GIVEN DATA:

┌────────

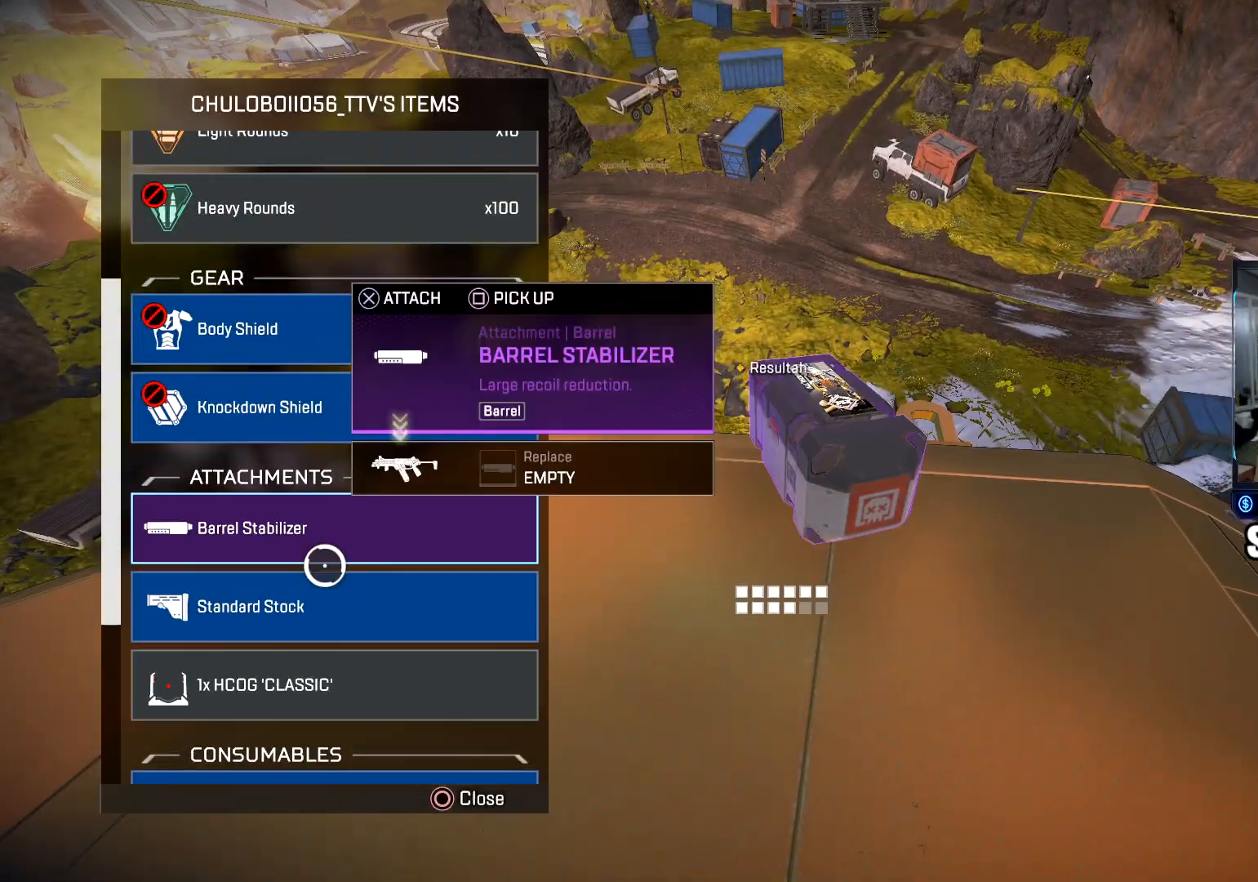
{"buttons": [], "left_stick": "center", "right_stick": "center", "events": [[50, "left_stick", "up"], [67, "CROSS", "up"], [167, "left_stick", "center"], [250, "CROSS", "down"], [300, "left_stick", "down"], [317, "CROSS", "up"], [367, "left_stick", "center"]]}
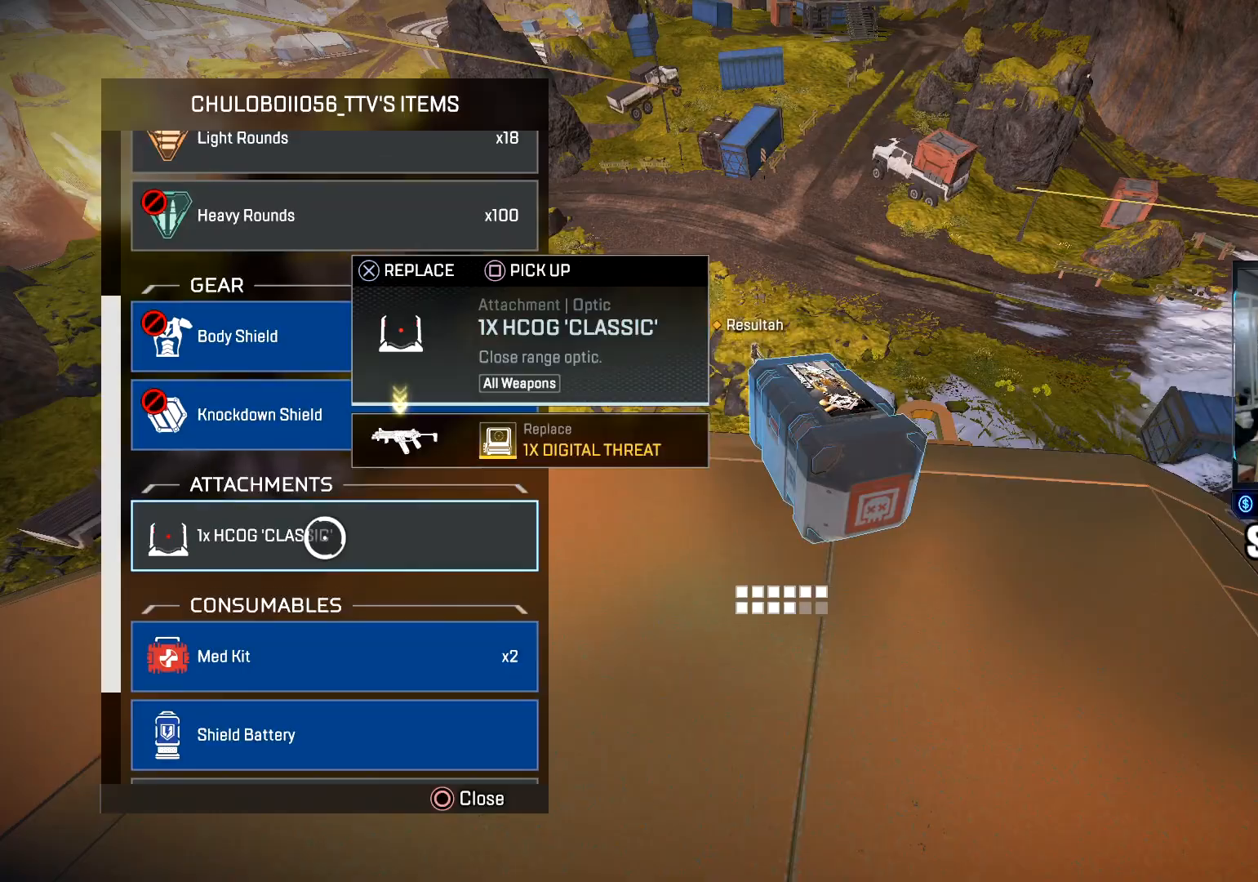
{"buttons": [], "left_stick": "down", "right_stick": "center", "events": [[16, "right_stick", "up"], [66, "left_stick", "up"], [150, "right_stick", "center"], [216, "left_stick", "center"], [300, "left_stick", "up"], [467, "left_stick", "down"]]}
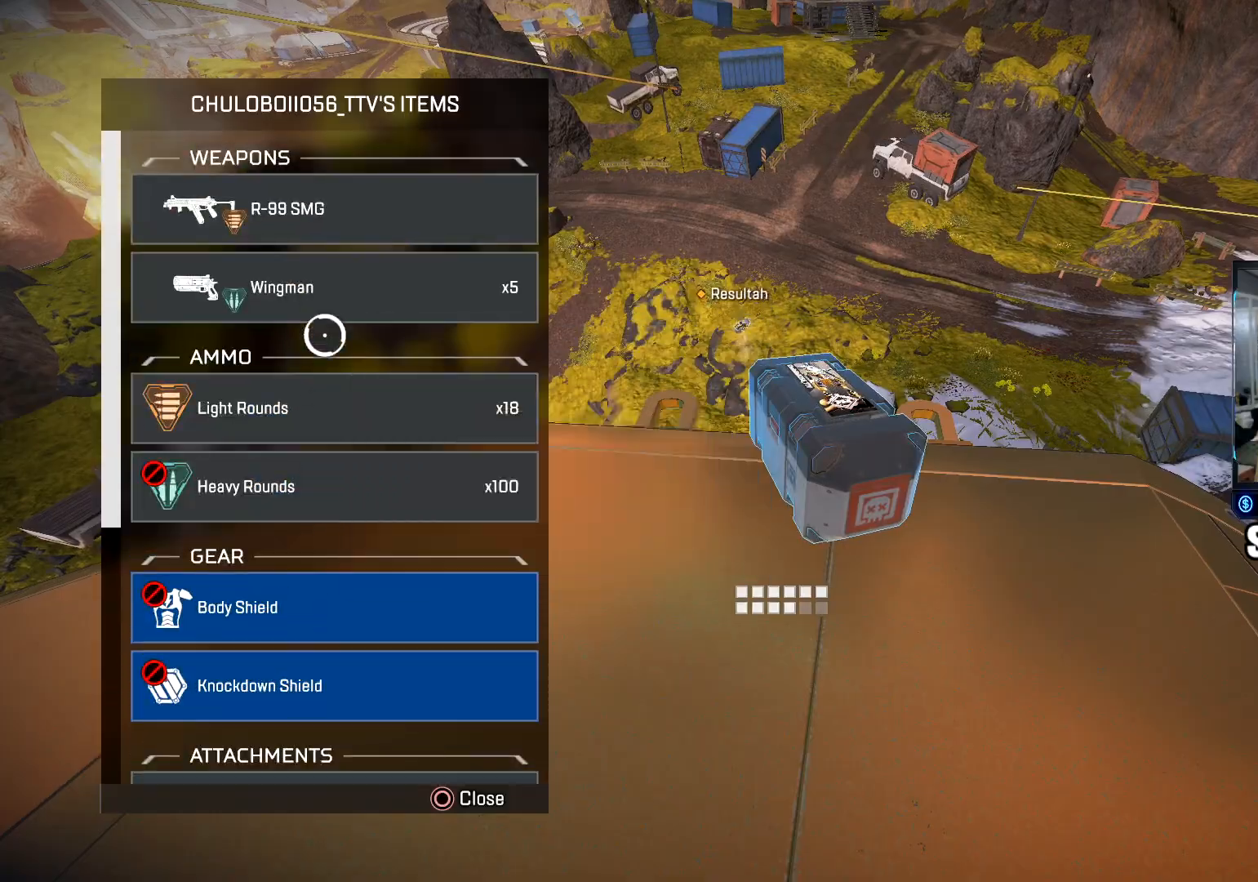
{"buttons": [], "left_stick": "up", "right_stick": "center", "events": [[83, "CROSS", "down"], [83, "left_stick", "center"], [167, "CROSS", "up"], [167, "right_stick", "down"], [184, "left_stick", "down"], [317, "left_stick", "center"], [367, "left_stick", "up"], [417, "right_stick", "center"]]}
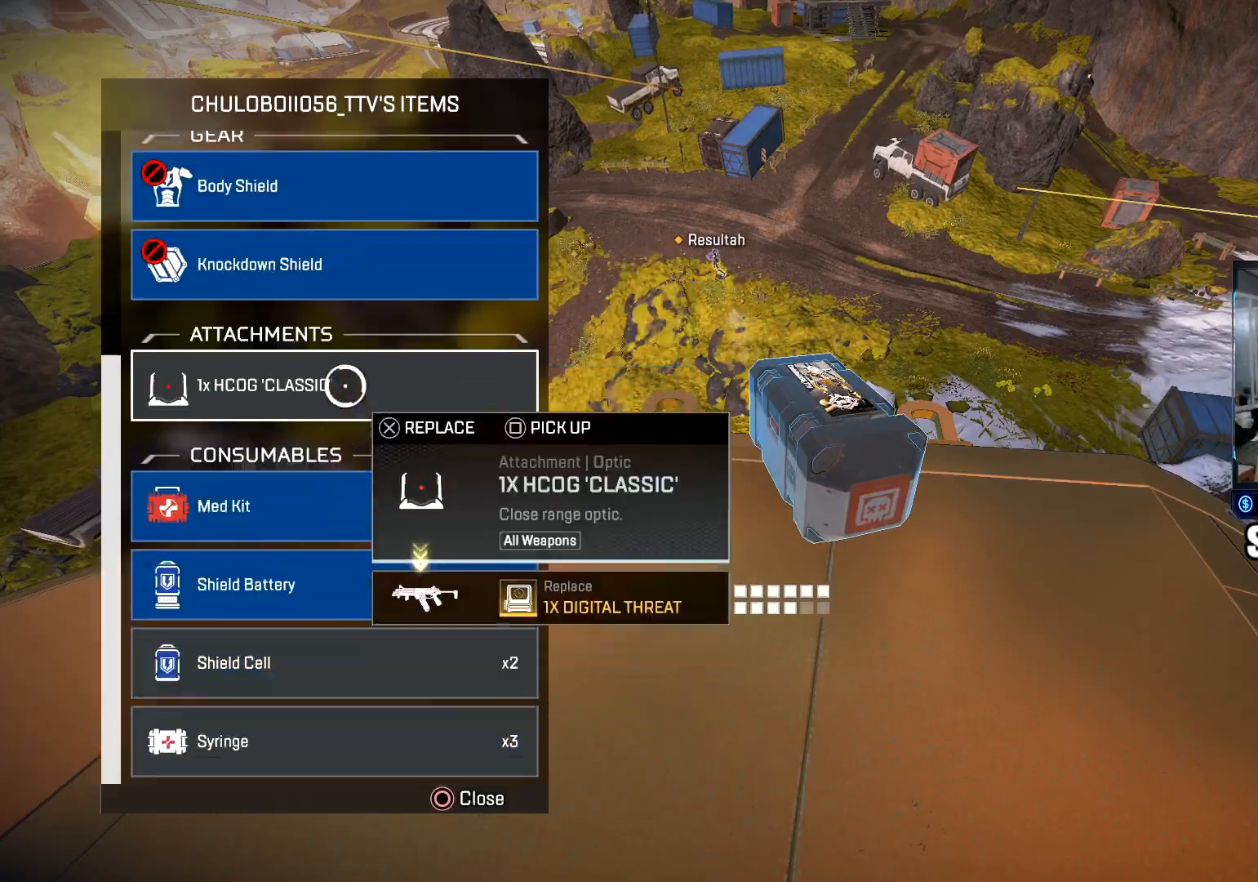
{"buttons": [], "left_stick": "center", "right_stick": "center", "events": [[50, "left_stick", "down"], [200, "CROSS", "down"], [200, "left_stick", "center"], [283, "left_stick", "down"], [300, "CROSS", "up"], [383, "CROSS", "down"], [400, "left_stick", "center"], [467, "CROSS", "up"]]}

└────────

EXERCISE INSTRUCTIONS:
Where a picture appears in the material above, skip it, and print the rest exactly.

TASK ANSWER:
{"buttons": [], "left_stick": "center", "right_stick": "center", "events": [[50, "left_stick", "up"], [67, "CROSS", "up"], [167, "left_stick", "center"], [250, "CROSS", "down"], [300, "left_stick", "down"], [317, "CROSS", "up"], [367, "left_stick", "center"]]}
{"buttons": [], "left_stick": "down", "right_stick": "center", "events": [[16, "right_stick", "up"], [66, "left_stick", "up"], [150, "right_stick", "center"], [216, "left_stick", "center"], [300, "left_stick", "up"], [467, "left_stick", "down"]]}
{"buttons": [], "left_stick": "up", "right_stick": "center", "events": [[83, "CROSS", "down"], [83, "left_stick", "center"], [167, "CROSS", "up"], [167, "right_stick", "down"], [184, "left_stick", "down"], [317, "left_stick", "center"], [367, "left_stick", "up"], [417, "right_stick", "center"]]}
{"buttons": [], "left_stick": "center", "right_stick": "center", "events": [[50, "left_stick", "down"], [200, "CROSS", "down"], [200, "left_stick", "center"], [283, "left_stick", "down"], [300, "CROSS", "up"], [383, "CROSS", "down"], [400, "left_stick", "center"], [467, "CROSS", "up"]]}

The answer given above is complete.